In multiplayer games, while Hunters of the North focuses on swiftly defeating any enemies that make their way to the staging area, Watchful Protectors focuses on controlling locations and reducing the amount of threat they contribute to the staging area. Here, the Ranger Idraen is central to your efforts. Because she can ready each time you successfully explore a location, she can both commit to the quest and exhaust to pay for events such as Strength of Will and Expert Trackers. Of course, she's not the only character in the deck who excels at controlling locations. Northern Tracker isn't just a thematic inclusion in this Dúnedain-focused deck; it remains one of the game's most effective allies and can help you explore locations, even without traveling to them. Likewise, Arwen Undómiel and Bilbo Baggins each offer an excellent return of two Willpower for two resources, making them solid choices to quest or to exhaust for Strength of Will.

In addition to its ability to control locations, the deck includes a number of card draw and ready effects. Depending on the challenges of the quest you face, you can use them yourself, or you can give them to your teammate so that he can defend and defeat more enemies. So long as you have cards in your hand that you can afford to discard, Protector of Lórien can help you quest successfully or limit the damage you take from enemies, and both Beravor and Gléowine provide a steady stream of extra cards, which Ancient Mathom and Hobbit Pipe can further accelerate.

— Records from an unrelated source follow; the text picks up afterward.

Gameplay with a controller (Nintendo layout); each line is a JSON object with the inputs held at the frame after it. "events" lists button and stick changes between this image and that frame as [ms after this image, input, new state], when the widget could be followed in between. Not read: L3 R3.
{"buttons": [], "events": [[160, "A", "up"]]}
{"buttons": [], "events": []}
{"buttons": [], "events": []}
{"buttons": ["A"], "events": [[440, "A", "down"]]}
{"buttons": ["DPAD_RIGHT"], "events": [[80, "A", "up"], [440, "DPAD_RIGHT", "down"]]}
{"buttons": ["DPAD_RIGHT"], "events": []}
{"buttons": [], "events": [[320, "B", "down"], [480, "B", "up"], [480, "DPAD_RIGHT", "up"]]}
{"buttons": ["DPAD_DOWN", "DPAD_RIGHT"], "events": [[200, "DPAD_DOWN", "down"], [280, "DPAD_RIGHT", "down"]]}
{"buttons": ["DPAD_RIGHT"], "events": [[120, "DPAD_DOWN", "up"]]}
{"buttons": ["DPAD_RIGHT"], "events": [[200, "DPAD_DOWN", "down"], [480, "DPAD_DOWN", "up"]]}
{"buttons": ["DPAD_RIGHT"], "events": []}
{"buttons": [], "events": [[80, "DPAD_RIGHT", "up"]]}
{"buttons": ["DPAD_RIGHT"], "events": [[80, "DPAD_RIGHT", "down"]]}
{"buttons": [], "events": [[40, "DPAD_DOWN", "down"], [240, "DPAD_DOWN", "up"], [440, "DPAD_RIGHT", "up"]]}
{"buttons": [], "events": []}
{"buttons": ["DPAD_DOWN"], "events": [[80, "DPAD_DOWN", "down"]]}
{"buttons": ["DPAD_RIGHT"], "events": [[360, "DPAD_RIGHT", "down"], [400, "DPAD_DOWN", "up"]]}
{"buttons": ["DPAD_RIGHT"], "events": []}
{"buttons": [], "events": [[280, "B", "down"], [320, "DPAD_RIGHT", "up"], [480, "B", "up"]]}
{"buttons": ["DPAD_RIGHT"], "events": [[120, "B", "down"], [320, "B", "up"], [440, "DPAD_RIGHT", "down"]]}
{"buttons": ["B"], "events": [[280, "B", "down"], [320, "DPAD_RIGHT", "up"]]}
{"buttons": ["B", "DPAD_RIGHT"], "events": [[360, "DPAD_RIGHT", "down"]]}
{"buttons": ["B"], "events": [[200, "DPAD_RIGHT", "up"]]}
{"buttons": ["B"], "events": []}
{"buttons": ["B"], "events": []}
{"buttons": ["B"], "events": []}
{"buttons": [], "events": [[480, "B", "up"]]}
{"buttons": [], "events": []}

It's likely best to use your card draw for yourself in order to get more of these attachments, but many of your strongest attachments – such as Unexpected Courage, Wingfoot, and Athelas – are often best played on your teammate and, specifically, on Aragorn and Sam Gamgee, allowing them to quest and fight as much as possible, especially since your deck doesn't excel at combat to the same degree as your teammates. To that end, however, you can utilize Frodo's ability whenever an enemy engages you or the attack might otherwise result in the destruction of a hero – yours or your teammates. Combined with the threat reduction from Gift of the Galadhrim and your teammate's Secret Vigil, Frodo ensures that your travels through the wilds of northern Eriador are intentional.

Finally, these decks don't just play well together; they can both be constructed from a single card pool containing one Core Set, one copy of The Lost Realm, one copy of The Black Riders, The Road Darkens, and a handful of Adventure Packs. You can even reduce the number of expansions required, with a minimal loss of theme and efficiency, by making just a couple of small changes.

How Will You Respond to the Summons?

"I have thirty with me," said Halbarad. "That is all of our kindred that could be gathered in haste; but the brethren Elladan and Elrohir have ridden with us, desiring to go to the war. We rode as swiftly as we might when your summons came."
     –J.R.R. Tolkien, The Return of the King

The summons has been sent forth, and Halbarad and the Rangers of the North have responded, riding forth to meet the enemy in battle. How will you respond to the summons? How will you respond to the challenges of The Lost Realm expansion? Will you sneak about in secret like Hobbits? Will you arm yourselves for battle like the Men of Gondor? Or will you scour the land for sign of the Dark Lord's minions and track them to their lairs like the Rangers of the North?

You'll have your chance to decide for yourself when The Lost Realm arrives at retailers, and that time is fast approaching. Until then, keep your eyes open for more signs and other news of The Lord of the Rings: The Card Game!